Justice brings healing: Monika Korra’s journey
Published: Wednesday, April 11, 2012
Updated: Tuesday, November 20, 2012 17:11
Courtesy of SMU Athletics
Senior SMU athlete Monika Korra (center) competes in the Oct. 30, 2009 C-USA cross country championship in The Woodlands, Texas.
Carl Sullivan/The Daily Campus
Monika Korra was brutally raped in December 2009. Today she says, “I don’t want people to look at me as a victim.”
This is the first of the Rape and Its Consequences series.
Sitting in a corner booth in Cafe Express, Monika Korra sighs and half smiles. "I’m really not looking forward to my U.S. history exam," Korra, a senior at SMU, said.

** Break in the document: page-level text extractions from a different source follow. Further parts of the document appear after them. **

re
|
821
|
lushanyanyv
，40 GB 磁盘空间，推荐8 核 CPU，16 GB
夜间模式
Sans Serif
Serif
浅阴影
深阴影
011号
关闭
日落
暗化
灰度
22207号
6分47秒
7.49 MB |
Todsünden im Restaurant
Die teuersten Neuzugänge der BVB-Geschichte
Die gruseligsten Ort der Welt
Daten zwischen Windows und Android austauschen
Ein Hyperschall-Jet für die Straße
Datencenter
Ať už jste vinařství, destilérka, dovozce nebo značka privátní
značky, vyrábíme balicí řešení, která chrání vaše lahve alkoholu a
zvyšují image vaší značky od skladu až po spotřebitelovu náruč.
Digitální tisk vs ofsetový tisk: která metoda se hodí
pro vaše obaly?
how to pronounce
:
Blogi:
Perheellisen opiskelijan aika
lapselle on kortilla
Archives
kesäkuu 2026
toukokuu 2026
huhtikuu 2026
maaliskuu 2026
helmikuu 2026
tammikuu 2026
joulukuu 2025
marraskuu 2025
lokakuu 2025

If you weren’t paying attention, you might miss her. She is a sliver of a woman, though she moves with an athlete’s grace in her black sweater and pants, gold jewelry and cheetah print scarf. That Korra is fretting over a history exam is nothing short of miraculous given what happened two years ago. On Dec. 5, 2009, Korra was leaving a party with her SMU roommates when three men kidnapped her at gunpoint, holding a gun to her head while they gang raped her for more than an hour then left her naked in the frigid night near the intersection of Haskell Avenue and Crosstown Expressway.

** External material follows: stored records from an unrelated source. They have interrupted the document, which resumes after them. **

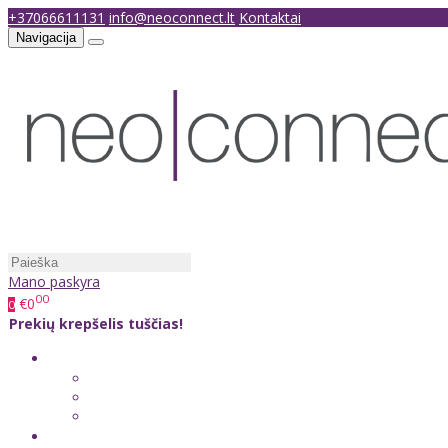
+37066611131
info@neoconnect.lt
Kontaktai
Navigacija
Mano paskyra
00
€0
0
Prekių krepšelis tuščias!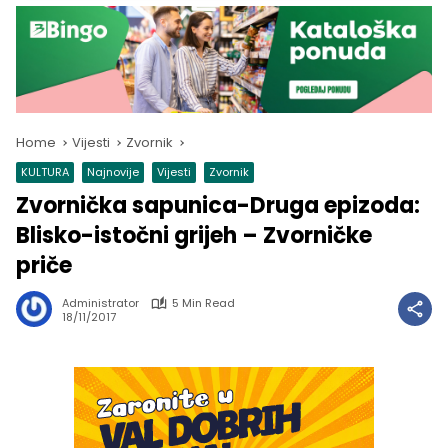
Home
Vijesti
Zvornik
KULTURA
Najnovije
Vijesti
Zvornik
Zvornička sapunica-Druga epizoda:
Blisko-istočni grijeh – Zvorničke
priče
Administrator
5 Min Read
18/11/2017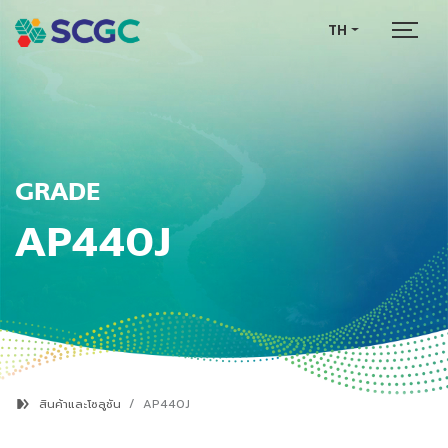
TH
GRADE
AP440J
สินค้าและโซลูชัน
AP440J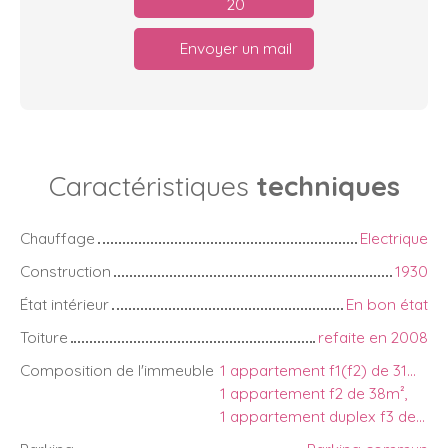
20
Envoyer un mail
Caractéristiques
techniques
Chauffage
Electrique
Construction
1930
État intérieur
En bon état
Toiture
refaite en 2008
Composition de l'immeuble
1 appartement f1(f2) de 31m² ,
1 appartement f2 de 38m²,
1 appartement duplex f3 de 68.50m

Korra, a native of Norway and a member of the SMU cross country team, did not follow the path of most sexual assault victims. She immediately reported the rape to the Dallas Police Department. She worked with police and the Dallas County District Attorney’s office to build a strong case against her attackers. Her testimony in court helped convince jurors to convict two of the men of aggravated sexual assault; each was sentenced to life in prison. The third pled guilty to aggravated sexual assault and was sentenced to 25 years in prison.
After the last man was convicted, Korra allowed reporters to use her name in their stories. “I don’t want to be defined as a victim,” Korra told The Daily Campus. “I want to show that it is possible to heal from this.”

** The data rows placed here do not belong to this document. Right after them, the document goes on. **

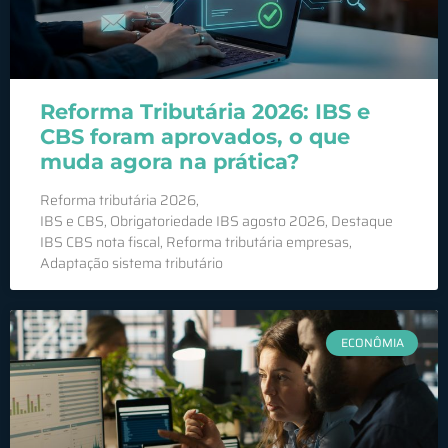
Reforma Tributária 2026: IBS e
CBS foram aprovados, o que
muda agora na prática?
Reforma tributária 2026,
IBS e CBS, Obrigatoriedade IBS agosto 2026, Destaque
IBS CBS nota fiscal, Reforma tributária empresas,
Adaptação sistema tributário
ECONÔMIA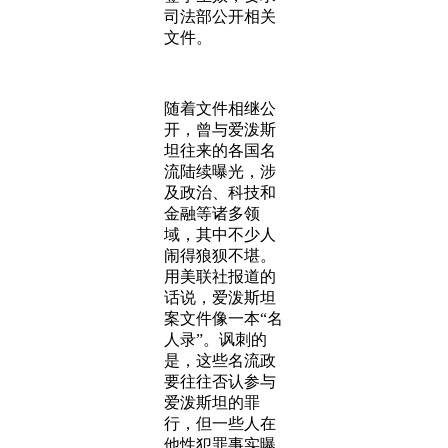
司法部公开相关
文件。
随着文件相继公
开，曾与爱泼斯
坦往来的各国名
流陆续曝光，涉
及政治、科技和
金融等诸多领
域，其中不少人
闹得狼狈不堪。
用美联社报道的
话说，爱泼斯坦
案文件像一本“名
人录”。讽刺的
是，这些名流政
要往往否认参与
爱泼斯坦的罪
行，但一些人在
他性犯罪事实曝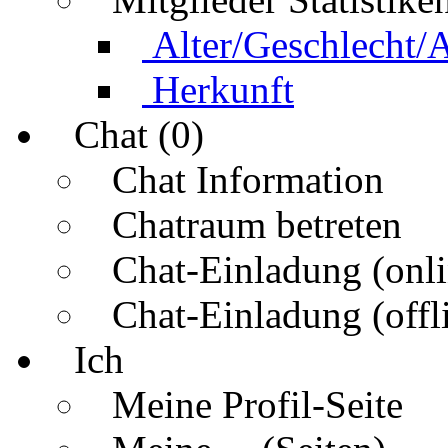
Alter/Geschlecht/
Herkunft
Chat (0)
Chat Information
Chatraum betreten
Chat-Einladung (onli
Chat-Einladung (offl
Ich
Meine Profil-Seite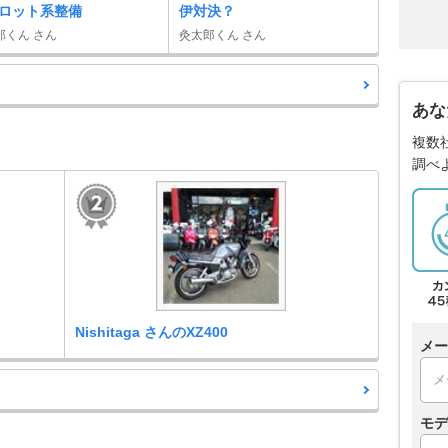
ロット系整備
伊対決？
郎くん さん
灸太郎くん さん
あな
複数
調べ
Nishitaga さんのXZ400
メー
モデ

The men convicted of raping Korra were suspected of being in the U.S. illegally, according to Dallas County jail records. One had been convicted of theft of a human corpse in Laredo, records show. Another recently had been arrested for possession of suspected black tar heroin.
Korra said her role in prosecuting her attackers was central to her recovery. She no longer fears them or worries about what they will do to others. She found peace by helping send them to prison.
“That was my goal: to find them, to make sure they would be locked up and never would be able to do that to anyone ever again,” she said.
Prosecuting someone for sexually assaulting an SMU student is rare. SMU Police Chief Richard Shafer, who has been at the university since 1999, said other than Korra he could not recall anyone accused of raping an SMU student whose case went to trial.
According to SMU crime statistics, 40 women — almost all of them students — reported being sexually assaulted since 2006.
Nationally, if a rape is reported, there is a 50 percent probability a suspect will be arrested, according to the Rape, Abuse and Incest National Network (RAINN). If a suspect is arrested for sexual assault, RAINN found there is an 80 percent probability of prosecution.
Erin Hendricks served as the lead prosecutor in Korra’s case.
The SMU Law School graduate, who worked in the district attorney’s office from 2002 to 2010, found Korra’s tenacity inspiring.
"She was all mental discipline all the time,” Hendricks said. “She never took her eye off the ball."
The Attack
The night of Dec. 5, 2009 was cold. Korra and her roommates attended a soccer team house party in Old East Dallas. The three left around 2:10 a.m. A friend was waiting in a car. As they ran through the icy air, a black Ford Expedition hurtled toward them. Korra heard someone screaming in Spanish. She turned to the driver, thinking he needed help.
“Before I knew it, there were two men behind me, and they grabbed my head at gunpoint,” she recalled.
The men dragged Korra into the SUV and drove off. Court testimony would show their leader was Arturo Arevalo, a convicted felon and admitted gang member. Arevalo held Korra at gunpoint, her face pressed against the floor. Arevalo and his companions, Alfonso and Luis Zuniga, threatened to kill Korra if she tried to resist.
“They kept saying, ‘Give us what we want or we’ll shoot,’” Korra recounted.
For 80 minutes, the three men took turns raping her. Korra recalls how Arevalo forced her to sit in his lap, look him in the eyes and kiss him.